Массовая фрустрация нарастала. Опытные психологи знают, что в таких случаях достаточно падения крохотного камешка, чтобы начался разрушительный камнепад.

И камешек упал. И не просто камешек – увесистый валун в лице профессора Развнедела, который вот уже пять минут сидел, напялив Распределительный Колпак и таращась в пространство тупее обычного.

– Братцы, – наконец сказал он. – У меня в голове кто-то говорит! Что это?

– Это? – отозвался Клинч. – Это мысль. Так у многих бывает. А чего говорит-то?

– Говорит: «А чего это я здесь сижу? Пойду-ка я на кухню, чего-нибудь поесть сварганю».

Присутствующие оцепенели.

– А это мысль! – воскликнул Харлей. – Профессор Лужж! Вы слышали, какая гениальная идея пришла в голову профессору Развнеделу?

– А? Что? – вздрогнул Югорус, который размышлял, как убедить Мордевольта устроить соревнования по стрельбе… например, из Трубы.

– Я говорю, у Развнедела в голове мысль завелась.

– Это ничего, – рассеянно сказал Лужж, – это пройдет.

Но благоприятный прогноз ректора не осуществился: декан Чертекака воздвигся и побрел к двери. Вслед за ним, как утята за мамой-уткой, потянулись другие маги. Глаза их напоминали пустые тарелки.

«Хана! – пронеслось в голове Сена. – То есть кризис. Еще немного, и ситуация выйдет из-под контроля. Нужно сменить ориентиры!»

– Форест! – крикнул он. – А чем это у тебя из сумки так вкусно пахнет? Неужели пиццей с ветчиной и сыром?

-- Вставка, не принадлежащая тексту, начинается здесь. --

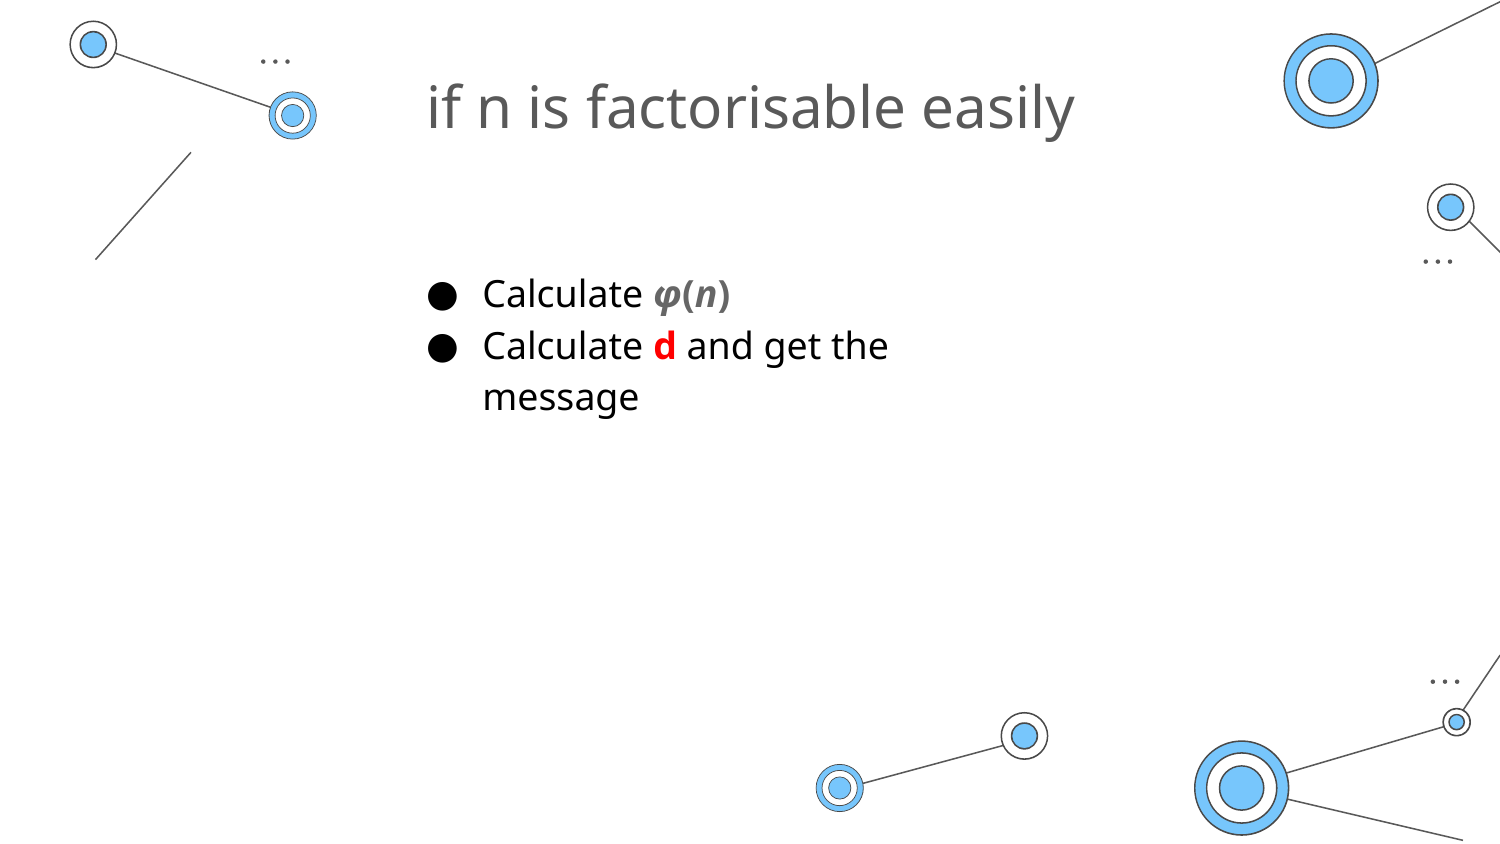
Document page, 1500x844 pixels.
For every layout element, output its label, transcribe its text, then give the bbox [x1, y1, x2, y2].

text_box if n is factorisable easily [208, 55, 1293, 146]
text_box Calculate φ(n) Calculate d and get the message [392, 248, 976, 640]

Носы присутствующих, резко, как стрелки компасов на топор, развернулись в сторону Фореста.

– Мистер! – шепнул Сен Клинчу. – Надо нейтрализовать Развнедела!

Бывший майор окинул взглядом мощное туловище профессора, непроизвольно перекривился и тоже шепотом скомандовал:

– Аесли! Гаттер! За мной. Остальные на месте!

Остальные уже были на месте: окружали Оливье плотным голодным кольцом.

От Первертса отделились три точки и быстро направились в сторону Незамерзающего катка. При этом одна точка свесила хвост с другой, похожей на шкаф, а третья задумчиво раскачивала белыми горбами.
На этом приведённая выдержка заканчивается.